Work item ::
Each line of the records has to be copied exactly, though the pictures must be left out.

──────── Data for this task

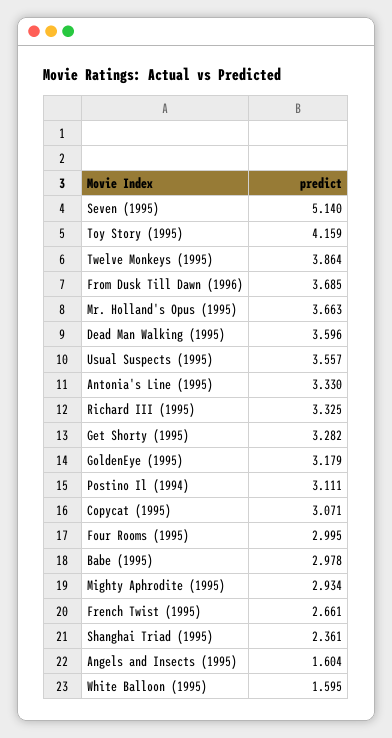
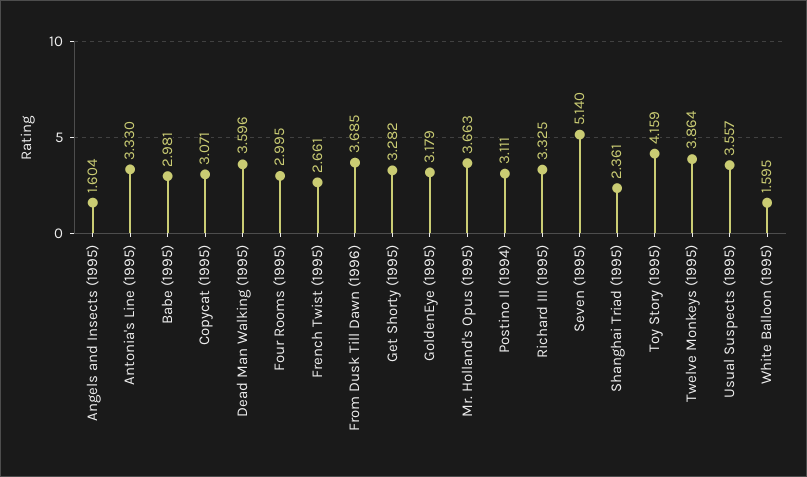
  {
    "Seven (1995)": 5.14,
    "Toy Story (1995)": 4.159,
    "Twelve Monkeys (1995)": 3.864,
    "From Dusk Till Dawn (1996)": 3.685,
    "Mr. Holland's Opus (1995)": 3.663,
    "Dead Man Walking (1995)": 3.596,
    "Usual Suspects (1995)": 3.557,
    "Antonia's Line (1995)": 3.33,
    "Richard III (1995)": 3.325,
    "Get Shorty (1995)": 3.282,
    "GoldenEye (1995)": 3.179,
    "Postino Il (1994)": 3.111,
    "Copycat (1995)": 3.071,
    "Four Rooms (1995)": 2.995,
-   "Babe (1995)": 2.978,
+   "Babe (1995)": 2.981,
-   "Mighty Aphrodite (1995)": 2.934,
    "French Twist (1995)": 2.661,
    "Shanghai Triad (1995)": 2.361,
    "Angels and Insects (1995)": 1.604,
    "White Balloon (1995)": 1.595
  }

────────────────

Result for this task ::
  {
    "Seven (1995)": 5.14,
    "Toy Story (1995)": 4.159,
    "Twelve Monkeys (1995)": 3.864,
    "From Dusk Till Dawn (1996)": 3.685,
    "Mr. Holland's Opus (1995)": 3.663,
    "Dead Man Walking (1995)": 3.596,
    "Usual Suspects (1995)": 3.557,
    "Antonia's Line (1995)": 3.33,
    "Richard III (1995)": 3.325,
    "Get Shorty (1995)": 3.282,
    "GoldenEye (1995)": 3.179,
    "Postino Il (1994)": 3.111,
    "Copycat (1995)": 3.071,
    "Four Rooms (1995)": 2.995,
-   "Babe (1995)": 2.978,
+   "Babe (1995)": 2.981,
-   "Mighty Aphrodite (1995)": 2.934,
    "French Twist (1995)": 2.661,
    "Shanghai Triad (1995)": 2.361,
    "Angels and Insects (1995)": 1.604,
    "White Balloon (1995)": 1.595
  }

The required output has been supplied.